В послевоенные годы возникли в Ленинграде коммерческие магазины, где можно было за большие деньги купить сахар и масло тем, кто не получал карточек. Зощенко и его семья были лишены продовольственных карточек. Приходилось продавать вещи. Но ни Зощенко, ни Вера Владимировна не умели этого делать. Они нашли “благодетельную женщину”, которая взялась устраивать их вещи и покупать для них еду. Львиная доля, разумеется, доставалась ей»[30].
Продано было все, вплоть до писем Горького (в Книжную лавку писателей), — писем, которые полны восхищенных отзывов, безоговорочным, полным признанием.
9В сущности, судьба Зощенко почти не отличается от бесчисленных судеб жертв сталинского террора.
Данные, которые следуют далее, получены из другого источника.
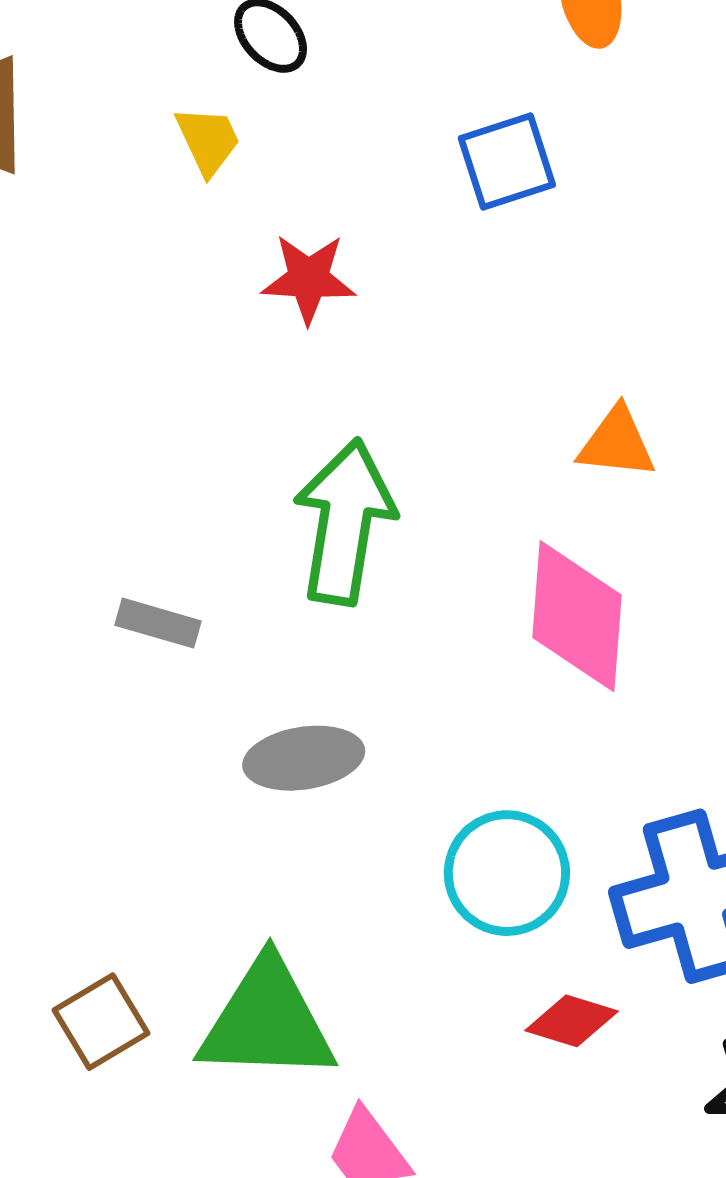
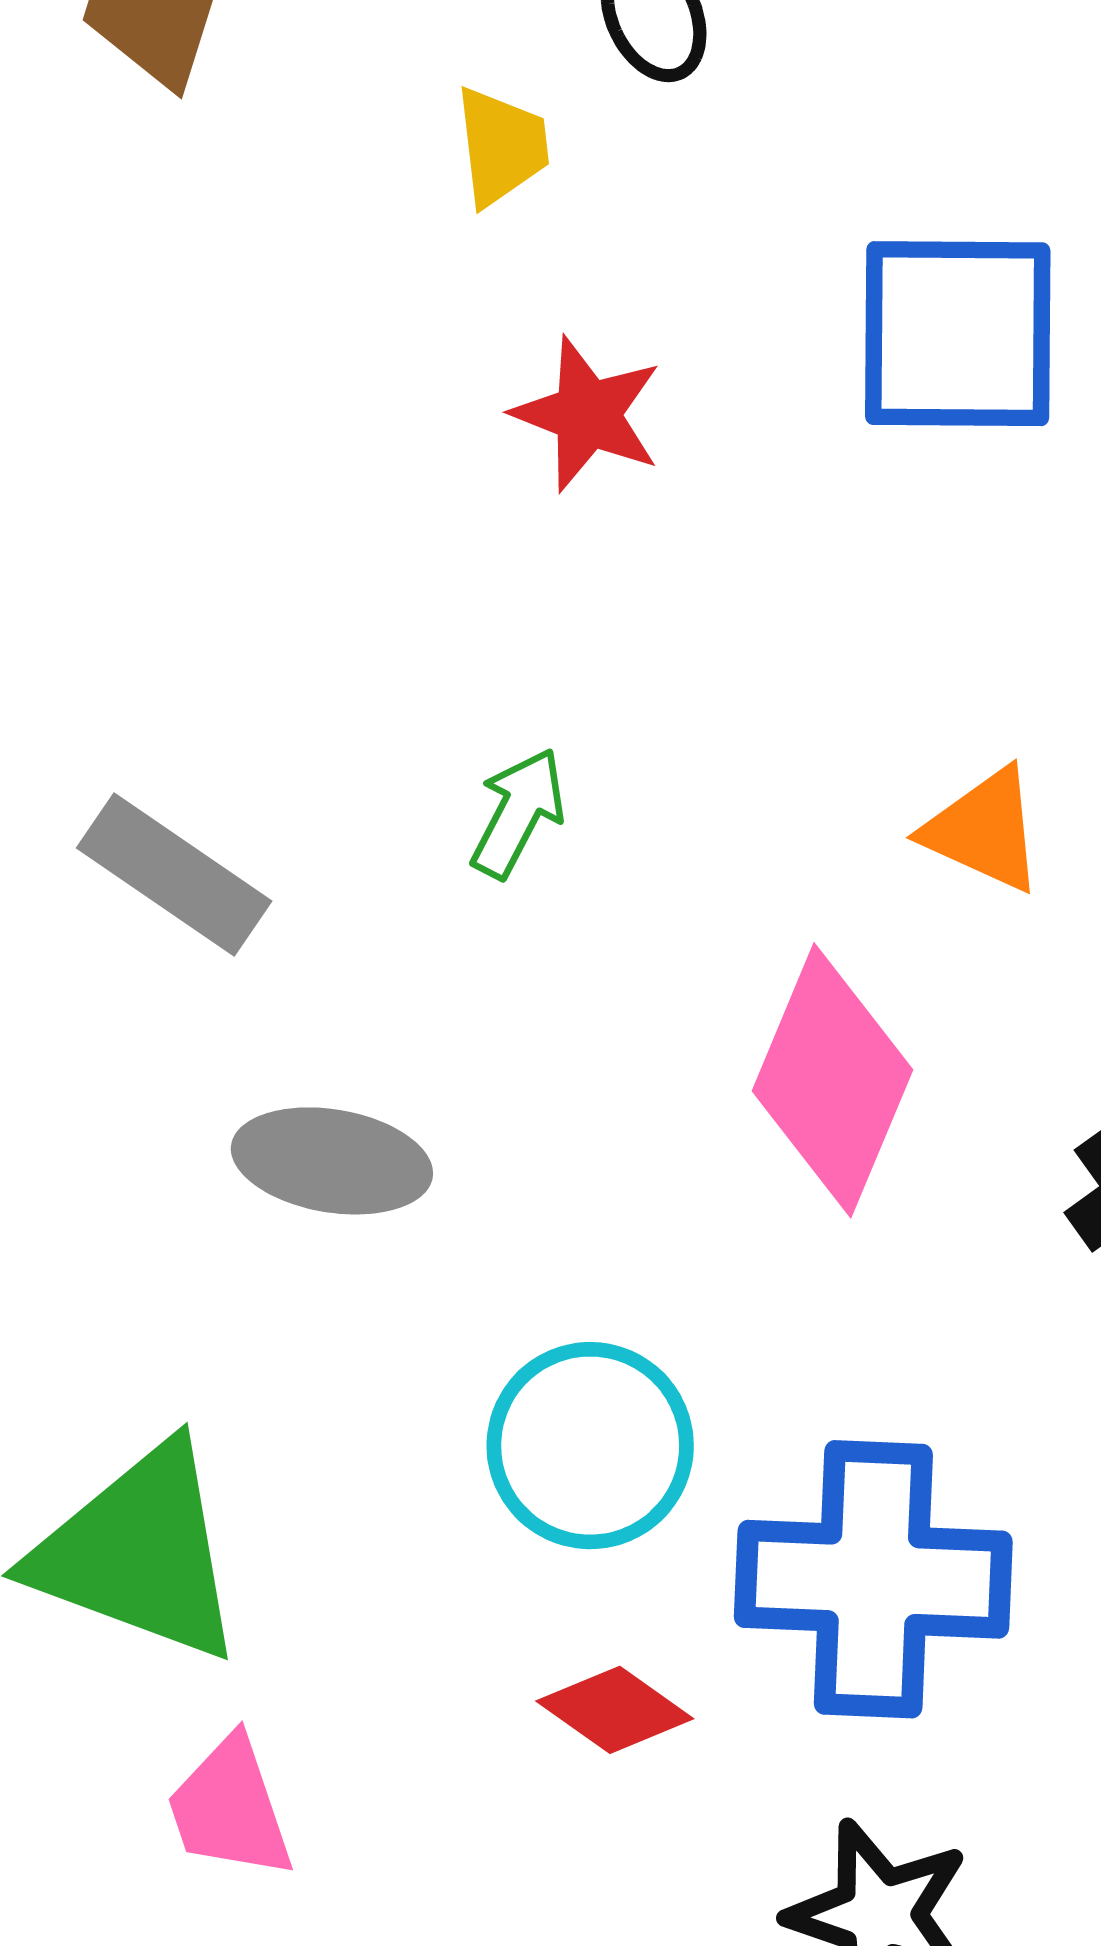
blue square: (507, 162) -> (958, 334), size x1.4
green arrow: (345, 522) -> (518, 813), size x0.5
gray rectangle: (158, 623) -> (174, 875), size x1.4

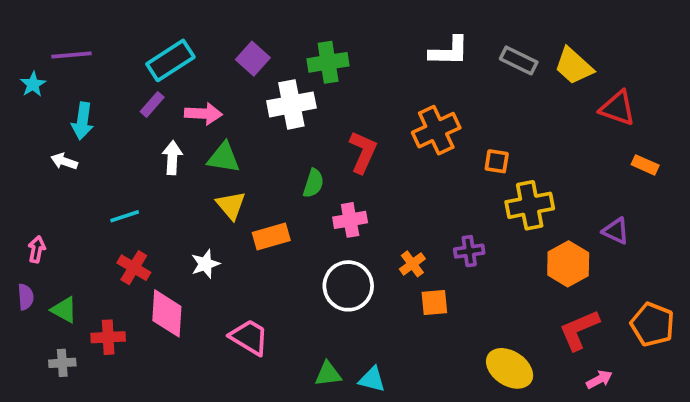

Но есть и отличие, характерное, может быть, для жизни всего общества в целом: лагеря были строго засекречены, а Зощенко надолго, на годы, для примера был привязан на площади к позорному столбу и публично оплеван. Потом, после смерти Сталина, вступило в силу одно из самых непреодолимых явлений, мешающих развитию естественной жизни страны, — инерция, боязнь перемен, жажда самопо-вторения.